Other notable plastic fantastic cameras I’ve had are the Vivitar Ultra Wide and Slim (UWS) clones – I’ve had a Black Slim Devil and an Olive San, both made by Superheadz – the Konica Pop, a Pentax PC-330, and a couple of Miranda and Halina panoramas.




Though these days I shoot mostly digital with vintage manual lenses, that Lomo urge still periodically reappears.


Because not having to think about anything but pointing and shooting, and knowing that the final photograph will be high contrast, overly saturated, soft at the edges (if not all over), and have significant vignetting (if it comes out at all), and be a little bit unpredictable, is somehow very attractive and addictive.

But, ironically, the most Lomo images I make these days aren’t on film at all, but with my iPhone, plus the Hipstamatic app.


After taking a few hundred shots with the iPhone and finding them good enough for snapshots but overall a bit dull, I tried the in built filters, like Noir, Chrome, Instant and, my favourite, Transfer. The latter makes for especially appealing spontaneous portrait shots, in my opinion, and it’s my default setting for family outings.

Keen to explore further (and after stumbling across it via another app I already had to use my iPhone as a lightmeter for my oldest 35mm cameras), I downloaded Hipstamatic.

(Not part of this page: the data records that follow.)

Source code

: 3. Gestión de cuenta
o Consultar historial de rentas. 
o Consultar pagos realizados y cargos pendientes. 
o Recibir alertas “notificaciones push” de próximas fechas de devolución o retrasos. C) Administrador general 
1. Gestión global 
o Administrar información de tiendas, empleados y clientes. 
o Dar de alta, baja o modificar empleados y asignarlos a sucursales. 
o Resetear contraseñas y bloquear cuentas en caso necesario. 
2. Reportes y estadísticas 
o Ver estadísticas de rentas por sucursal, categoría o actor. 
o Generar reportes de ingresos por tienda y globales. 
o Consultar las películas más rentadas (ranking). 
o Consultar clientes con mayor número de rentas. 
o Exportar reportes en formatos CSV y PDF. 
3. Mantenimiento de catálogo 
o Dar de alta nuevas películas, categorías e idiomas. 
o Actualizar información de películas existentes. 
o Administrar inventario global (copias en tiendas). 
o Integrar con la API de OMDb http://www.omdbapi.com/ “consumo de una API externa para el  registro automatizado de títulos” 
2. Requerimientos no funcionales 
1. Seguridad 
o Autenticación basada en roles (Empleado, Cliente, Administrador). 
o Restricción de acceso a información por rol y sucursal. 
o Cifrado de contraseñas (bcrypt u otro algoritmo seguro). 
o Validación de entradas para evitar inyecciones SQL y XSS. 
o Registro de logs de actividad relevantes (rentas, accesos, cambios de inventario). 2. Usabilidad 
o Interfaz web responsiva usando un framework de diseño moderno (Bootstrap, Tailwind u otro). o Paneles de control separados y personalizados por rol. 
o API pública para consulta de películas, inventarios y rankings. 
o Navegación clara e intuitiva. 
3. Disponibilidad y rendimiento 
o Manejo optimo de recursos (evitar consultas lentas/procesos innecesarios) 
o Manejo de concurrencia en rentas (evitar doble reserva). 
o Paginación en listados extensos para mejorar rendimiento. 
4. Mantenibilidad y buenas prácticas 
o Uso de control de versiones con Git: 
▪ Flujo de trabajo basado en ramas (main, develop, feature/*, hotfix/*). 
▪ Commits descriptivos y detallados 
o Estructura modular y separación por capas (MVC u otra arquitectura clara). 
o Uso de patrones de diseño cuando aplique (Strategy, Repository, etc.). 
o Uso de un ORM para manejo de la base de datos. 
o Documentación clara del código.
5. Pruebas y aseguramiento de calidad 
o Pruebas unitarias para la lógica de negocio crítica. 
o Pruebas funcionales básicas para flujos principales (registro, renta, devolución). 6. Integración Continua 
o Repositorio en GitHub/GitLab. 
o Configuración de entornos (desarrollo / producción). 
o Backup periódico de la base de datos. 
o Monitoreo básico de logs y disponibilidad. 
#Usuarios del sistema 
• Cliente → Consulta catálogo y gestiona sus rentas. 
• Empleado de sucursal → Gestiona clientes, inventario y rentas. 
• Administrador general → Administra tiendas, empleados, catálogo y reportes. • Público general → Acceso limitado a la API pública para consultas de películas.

The range of options available via changing the “film”, “lens” and “flash” in any combination is quite dizzying. I’ve managed to find a handful of combos I really like, and recently settled on just one.


Hipstamatic offers seven different aspect ratios, but the one that I use most is the pure 1:1 square. I sometimes use 3:2 as I’m so familiar with it from shooting 35mm film and with my Pentax DSLRs.

And occasionally too I’ve been dabbling the widescreen cinema apsect of 16:9, which can work well for landscapes and adds drama.


The iPhone plus Hipstamatic pairing gives me results very similar to my favourites I was getting with probably my favourite 35mm plastic fantastic, the Superheadz UWS clone.

As I can do this with no expenditure on film, a way higher hit rate, and the convenience that my iPhone is always with me, it’s pretty much resigned my Holga and Superheadz to a dusty shelf.


Plus the whole process of scanning was unbelievably time consuming, and for me at least, just not worth the time and frustration. I fairly quickly reverted to having my film developed and scanned to CD again, and let the lab do their best.

The time saving and the relief was a major revelation, not unlike my recent giving up of eBay to gain more time for other aspects of photography.

More often than not I love the control and image quality that SLRs/DSLRs with vintage manual lenses give, not to mention the tactile experience and the immersion of a good viewfinder.

It’s these that get me closer to the majesty and wonder of the world that’s too easily overlooked.

But for when I feel that Lomo itch, and want a quick and dirty image that’s a delicious hyperreal dream take on reality, all I need do now is reach in my pocket, swipe right, open Hipstamatic, point and shoot. And that has a great appeal.